_TASK DATA_.
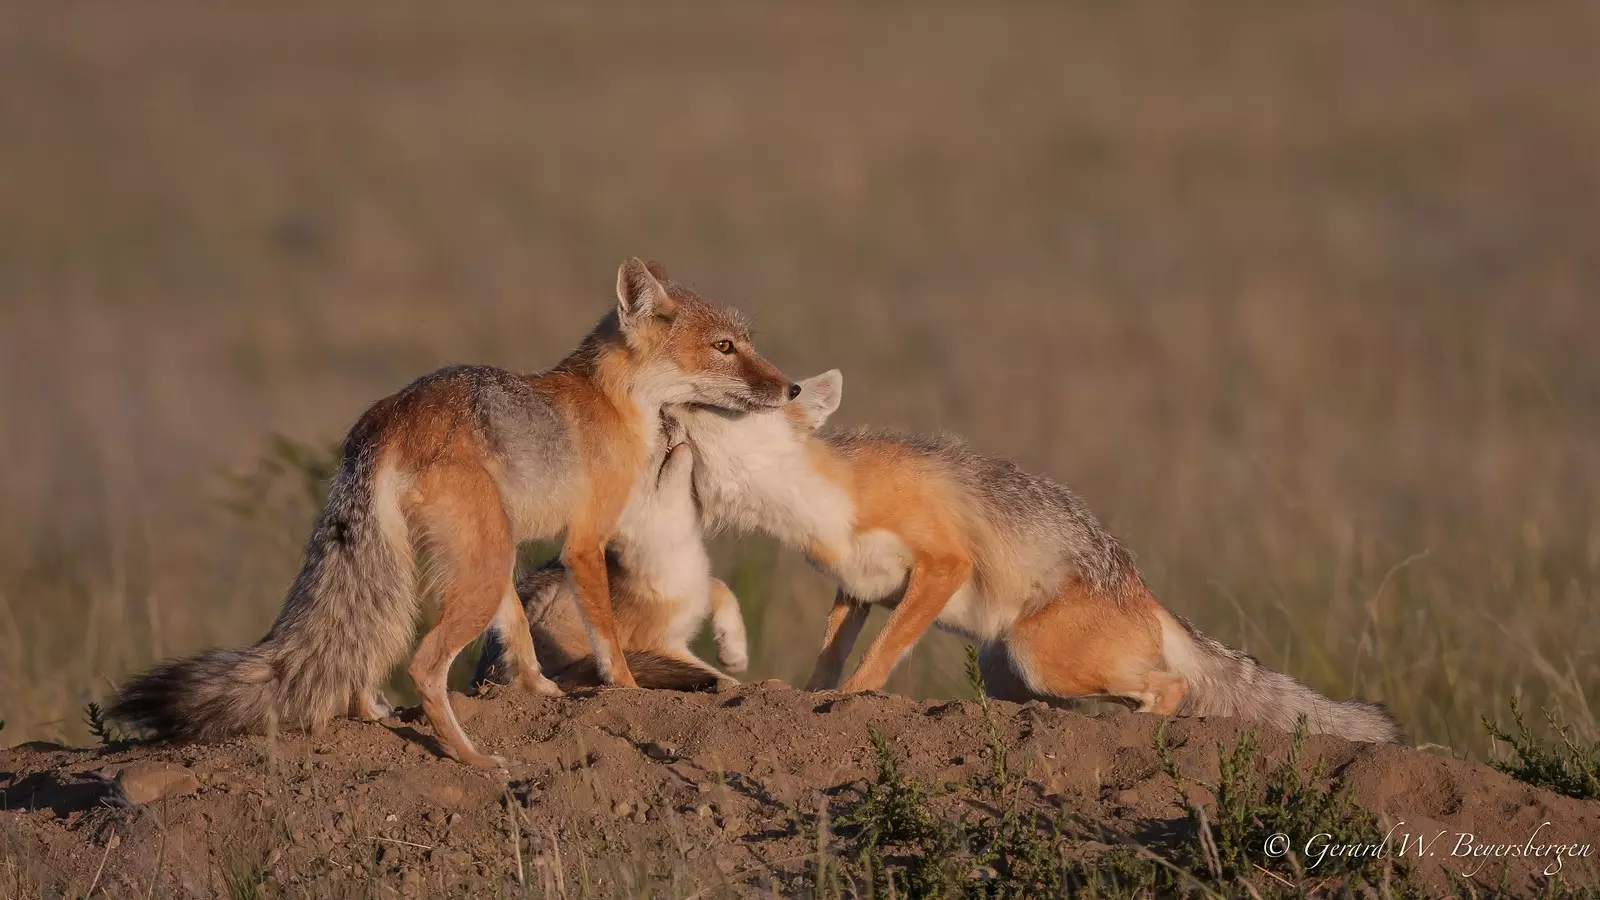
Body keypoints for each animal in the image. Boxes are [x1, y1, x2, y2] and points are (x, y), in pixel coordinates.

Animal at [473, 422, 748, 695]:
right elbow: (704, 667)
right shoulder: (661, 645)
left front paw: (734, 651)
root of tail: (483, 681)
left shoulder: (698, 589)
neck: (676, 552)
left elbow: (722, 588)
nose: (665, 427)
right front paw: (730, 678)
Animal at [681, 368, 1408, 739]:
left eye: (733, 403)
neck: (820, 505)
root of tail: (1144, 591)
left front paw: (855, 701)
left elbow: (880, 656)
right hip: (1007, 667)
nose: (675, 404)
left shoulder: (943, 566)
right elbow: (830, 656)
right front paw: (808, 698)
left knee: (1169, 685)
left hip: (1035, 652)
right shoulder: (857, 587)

...

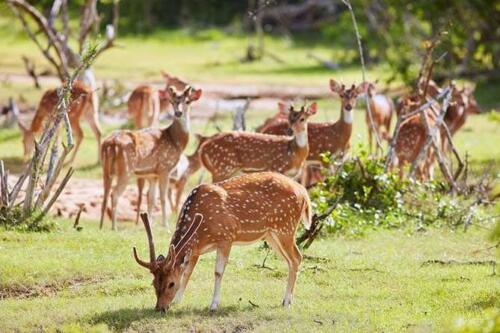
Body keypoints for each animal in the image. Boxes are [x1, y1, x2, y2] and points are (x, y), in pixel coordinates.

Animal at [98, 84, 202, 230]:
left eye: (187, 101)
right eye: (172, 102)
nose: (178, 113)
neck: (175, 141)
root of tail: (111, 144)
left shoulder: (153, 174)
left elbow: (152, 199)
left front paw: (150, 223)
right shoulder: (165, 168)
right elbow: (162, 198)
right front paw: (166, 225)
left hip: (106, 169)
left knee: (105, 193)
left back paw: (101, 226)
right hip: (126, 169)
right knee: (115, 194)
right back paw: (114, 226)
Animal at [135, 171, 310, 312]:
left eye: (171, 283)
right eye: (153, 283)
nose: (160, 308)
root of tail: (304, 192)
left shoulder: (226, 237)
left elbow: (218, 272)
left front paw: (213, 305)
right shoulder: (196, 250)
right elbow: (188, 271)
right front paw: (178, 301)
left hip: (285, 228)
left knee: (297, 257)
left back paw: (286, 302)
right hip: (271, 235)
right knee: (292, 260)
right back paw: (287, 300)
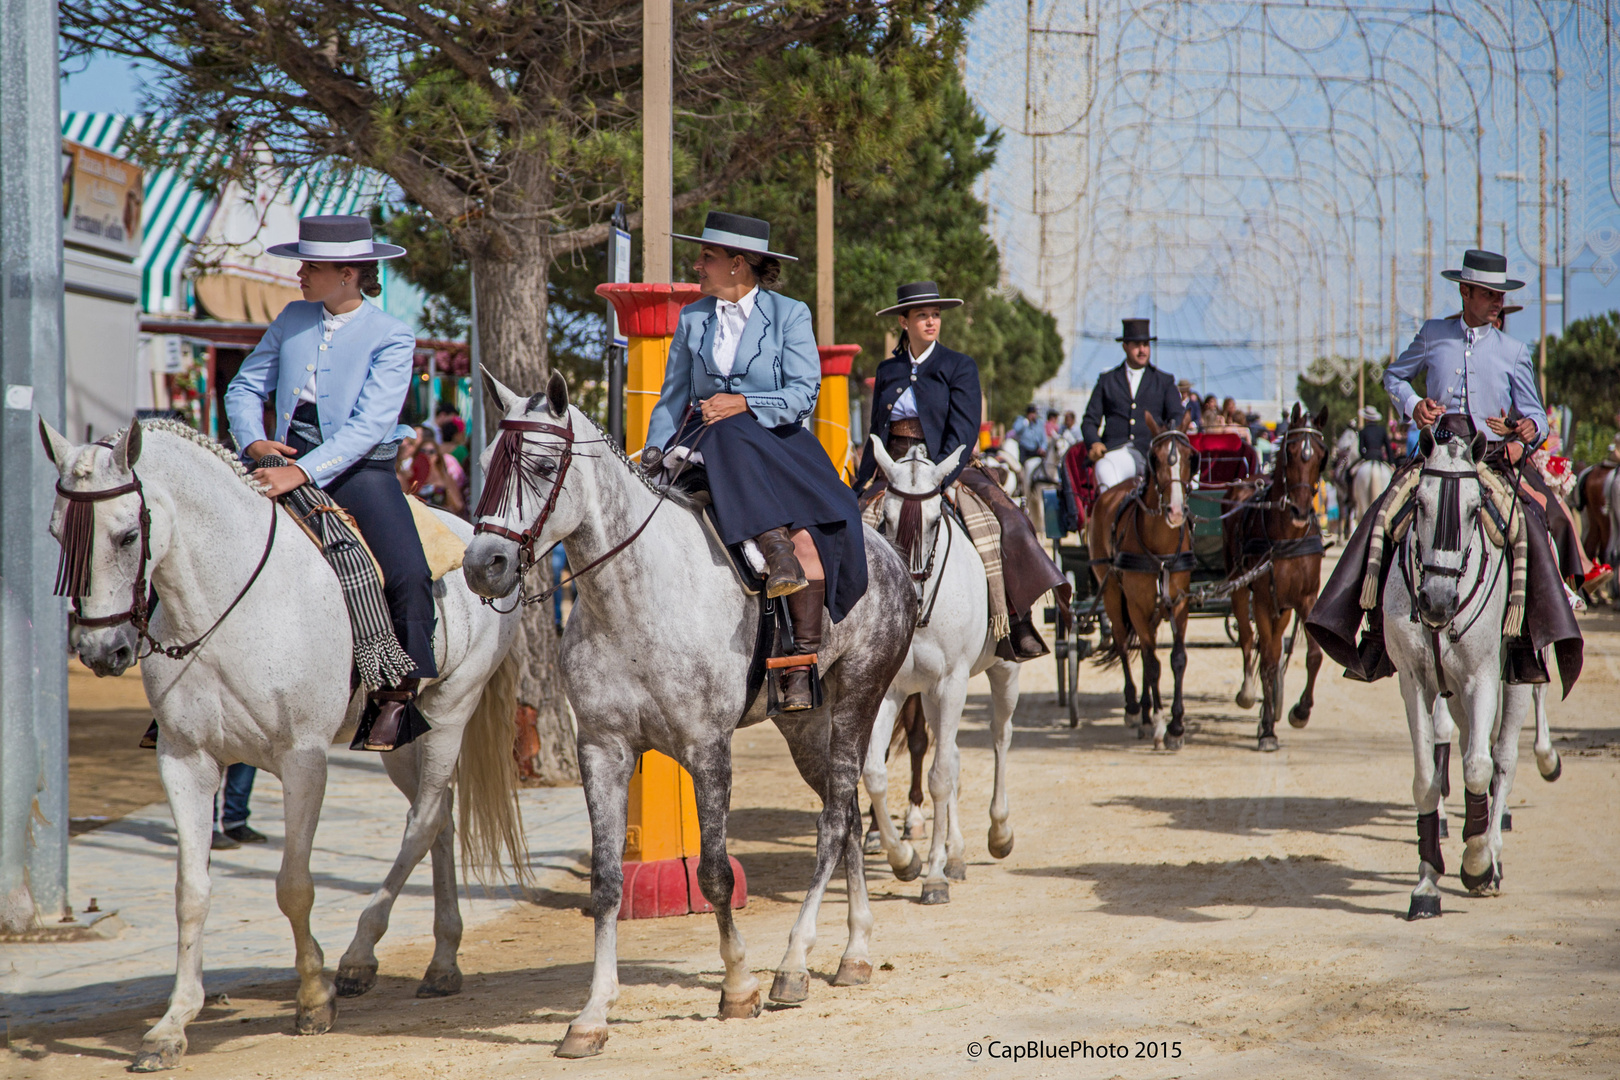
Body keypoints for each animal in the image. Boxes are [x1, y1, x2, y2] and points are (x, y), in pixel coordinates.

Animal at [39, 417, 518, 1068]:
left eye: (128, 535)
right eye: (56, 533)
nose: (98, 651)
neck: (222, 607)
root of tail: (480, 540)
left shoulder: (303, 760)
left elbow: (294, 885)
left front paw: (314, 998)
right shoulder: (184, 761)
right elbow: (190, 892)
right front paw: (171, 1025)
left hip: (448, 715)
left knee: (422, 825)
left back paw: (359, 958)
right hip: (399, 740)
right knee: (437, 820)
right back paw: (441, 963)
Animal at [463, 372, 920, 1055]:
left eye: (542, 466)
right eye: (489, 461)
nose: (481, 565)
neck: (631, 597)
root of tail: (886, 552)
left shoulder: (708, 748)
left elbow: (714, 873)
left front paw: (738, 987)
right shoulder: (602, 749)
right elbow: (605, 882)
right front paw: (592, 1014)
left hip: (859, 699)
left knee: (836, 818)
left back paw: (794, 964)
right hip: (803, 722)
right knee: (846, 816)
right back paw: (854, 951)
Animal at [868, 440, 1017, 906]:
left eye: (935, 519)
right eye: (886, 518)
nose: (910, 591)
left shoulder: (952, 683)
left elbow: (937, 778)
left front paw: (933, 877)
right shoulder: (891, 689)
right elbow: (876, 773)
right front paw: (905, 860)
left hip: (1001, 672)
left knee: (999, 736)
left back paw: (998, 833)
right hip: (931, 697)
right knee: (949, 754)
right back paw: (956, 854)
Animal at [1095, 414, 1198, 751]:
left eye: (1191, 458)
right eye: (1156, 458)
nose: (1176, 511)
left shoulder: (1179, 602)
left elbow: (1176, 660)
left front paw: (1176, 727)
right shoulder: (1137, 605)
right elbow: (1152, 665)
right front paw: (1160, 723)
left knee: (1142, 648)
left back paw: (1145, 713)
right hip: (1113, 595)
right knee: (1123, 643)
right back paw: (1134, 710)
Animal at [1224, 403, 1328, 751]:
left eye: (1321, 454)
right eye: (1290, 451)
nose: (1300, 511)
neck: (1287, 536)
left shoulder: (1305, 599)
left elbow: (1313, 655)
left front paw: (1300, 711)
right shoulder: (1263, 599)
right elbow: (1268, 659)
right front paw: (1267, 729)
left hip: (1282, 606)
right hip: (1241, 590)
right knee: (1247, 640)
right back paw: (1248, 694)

---

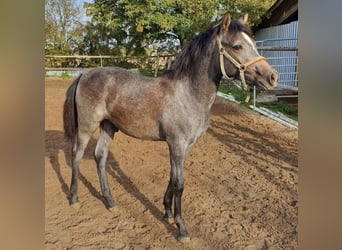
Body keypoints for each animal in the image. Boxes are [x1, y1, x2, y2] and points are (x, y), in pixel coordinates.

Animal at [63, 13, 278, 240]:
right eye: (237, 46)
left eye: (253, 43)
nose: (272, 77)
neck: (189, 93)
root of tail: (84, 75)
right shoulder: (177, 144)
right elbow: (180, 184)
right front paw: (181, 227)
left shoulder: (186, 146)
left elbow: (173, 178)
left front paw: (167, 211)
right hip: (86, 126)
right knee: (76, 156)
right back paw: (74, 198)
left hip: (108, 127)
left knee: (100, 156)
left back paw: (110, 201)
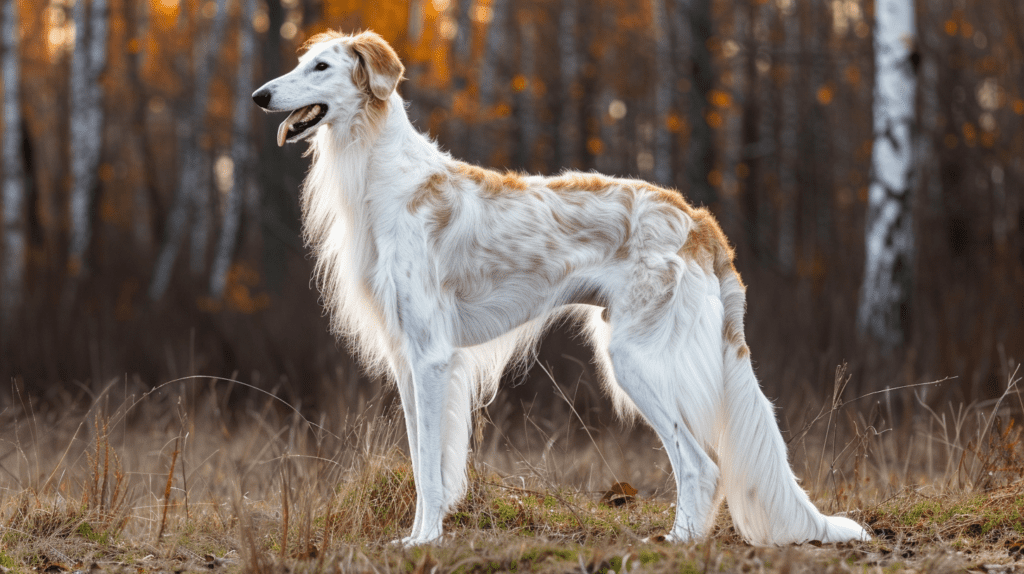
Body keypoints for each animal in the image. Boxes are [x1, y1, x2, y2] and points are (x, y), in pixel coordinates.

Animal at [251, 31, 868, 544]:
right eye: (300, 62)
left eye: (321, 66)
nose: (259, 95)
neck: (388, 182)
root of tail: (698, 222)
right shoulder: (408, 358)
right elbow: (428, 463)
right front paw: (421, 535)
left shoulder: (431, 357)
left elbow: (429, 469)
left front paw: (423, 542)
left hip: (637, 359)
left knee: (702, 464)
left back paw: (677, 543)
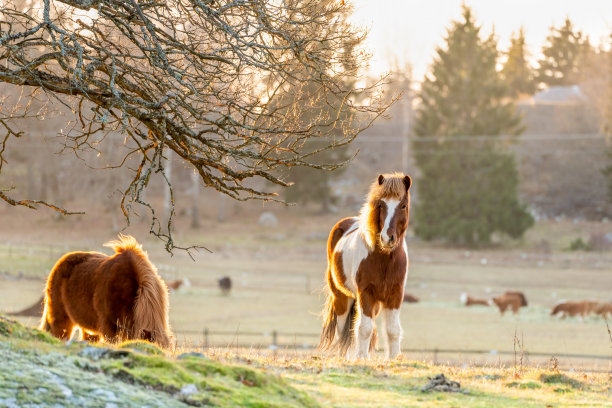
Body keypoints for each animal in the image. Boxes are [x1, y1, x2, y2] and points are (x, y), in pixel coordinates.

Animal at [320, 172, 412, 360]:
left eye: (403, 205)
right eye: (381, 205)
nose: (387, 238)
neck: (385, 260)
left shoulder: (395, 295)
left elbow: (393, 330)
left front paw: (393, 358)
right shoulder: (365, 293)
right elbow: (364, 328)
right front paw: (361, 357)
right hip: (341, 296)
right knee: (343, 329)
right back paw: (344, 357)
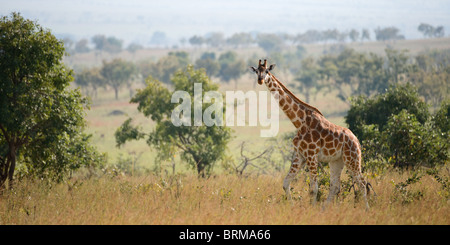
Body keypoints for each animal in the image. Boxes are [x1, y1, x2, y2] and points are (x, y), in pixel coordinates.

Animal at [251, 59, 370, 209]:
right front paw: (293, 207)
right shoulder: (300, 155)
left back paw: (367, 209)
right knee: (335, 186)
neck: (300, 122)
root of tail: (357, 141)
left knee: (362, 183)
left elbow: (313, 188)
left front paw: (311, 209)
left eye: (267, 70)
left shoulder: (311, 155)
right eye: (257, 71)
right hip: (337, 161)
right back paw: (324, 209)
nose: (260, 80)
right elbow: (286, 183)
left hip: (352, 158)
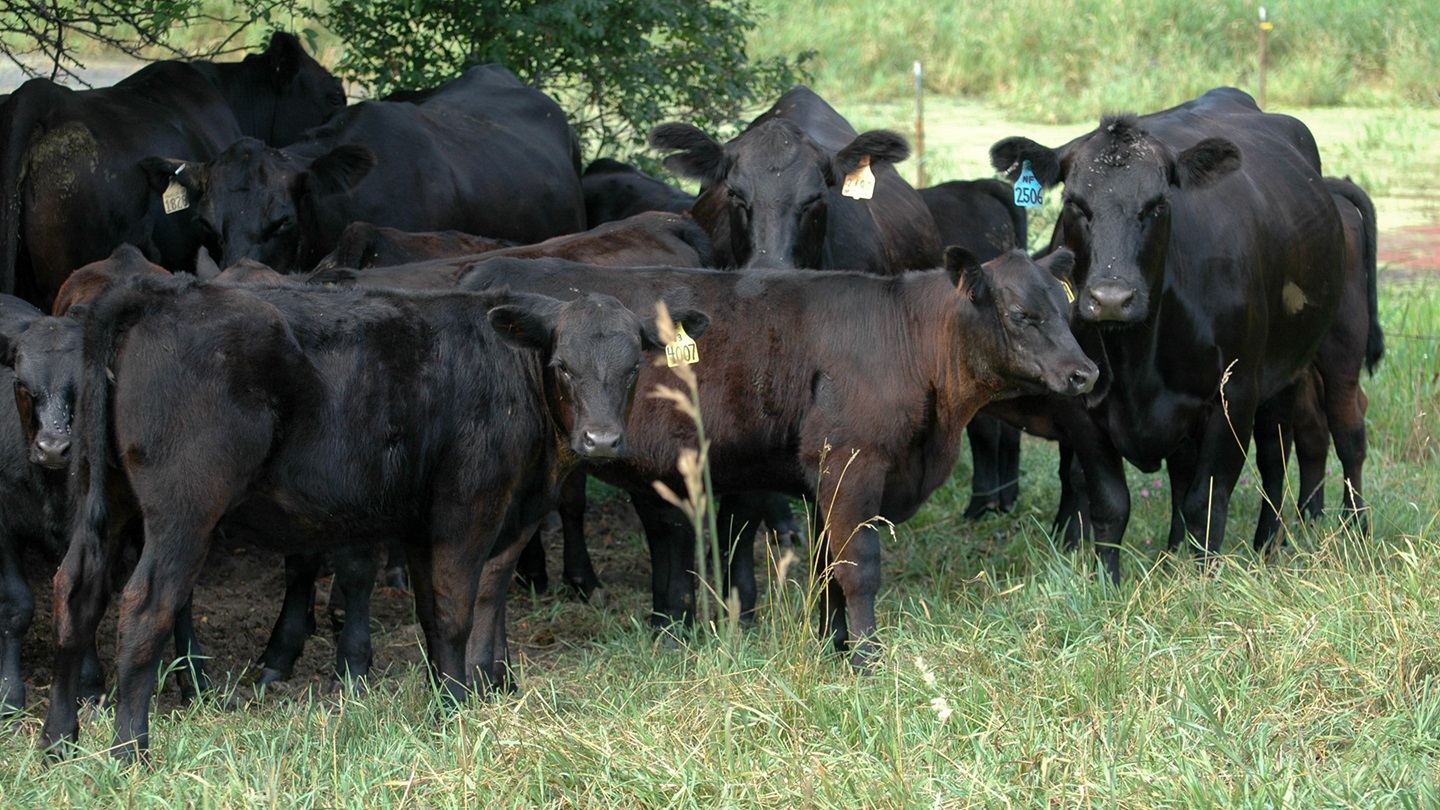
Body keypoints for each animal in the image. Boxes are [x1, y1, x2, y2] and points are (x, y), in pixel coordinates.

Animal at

_WORK ORDER_.
Look back at the data above, then output exactly the lines from the line holding "left front paw: (213, 305)" up to and including the line holding "right shoulder: (891, 689)". Leave out the pictures.

_SOLUTION TO THIS TASK_.
left front paw: (213, 305)
right shoulder: (196, 250)
right elbow: (188, 271)
right front paw: (178, 301)
left hip: (285, 228)
left knee: (297, 257)
left back paw: (286, 302)
right hip: (271, 235)
right knee: (292, 260)
right back paw: (287, 300)
Body keypoints for each animal in the image. Boxes are [x1, y1, x2, y2] and points are (x, y), in pixel coordinates.

Animal at [39, 417, 518, 1068]:
left eye: (128, 535)
right eye: (56, 533)
nose: (98, 651)
neck: (222, 607)
root of tail: (480, 540)
left shoulder: (303, 760)
left elbow: (294, 885)
left front paw: (314, 998)
right shoulder: (184, 761)
right elbow: (190, 892)
right front paw: (171, 1025)
left hip: (448, 715)
left knee: (422, 825)
left back paw: (359, 958)
right hip: (399, 740)
right knee: (437, 820)
right back paw: (441, 963)
Animal at [463, 372, 920, 1055]:
left eye: (542, 466)
right eye: (489, 461)
nose: (481, 565)
neck: (631, 597)
root of tail: (886, 552)
left shoulder: (708, 748)
left elbow: (714, 873)
left front paw: (738, 987)
right shoulder: (602, 749)
right elbow: (605, 882)
right front paw: (592, 1014)
left hip: (859, 699)
left knee: (836, 818)
left back paw: (794, 964)
right hip: (803, 722)
right knee: (846, 816)
right back paw: (854, 951)
Animal at [868, 440, 1017, 906]:
left eye: (935, 519)
right eye: (886, 518)
nose: (910, 591)
left shoulder: (952, 683)
left elbow: (937, 778)
left front paw: (933, 877)
right shoulder: (891, 689)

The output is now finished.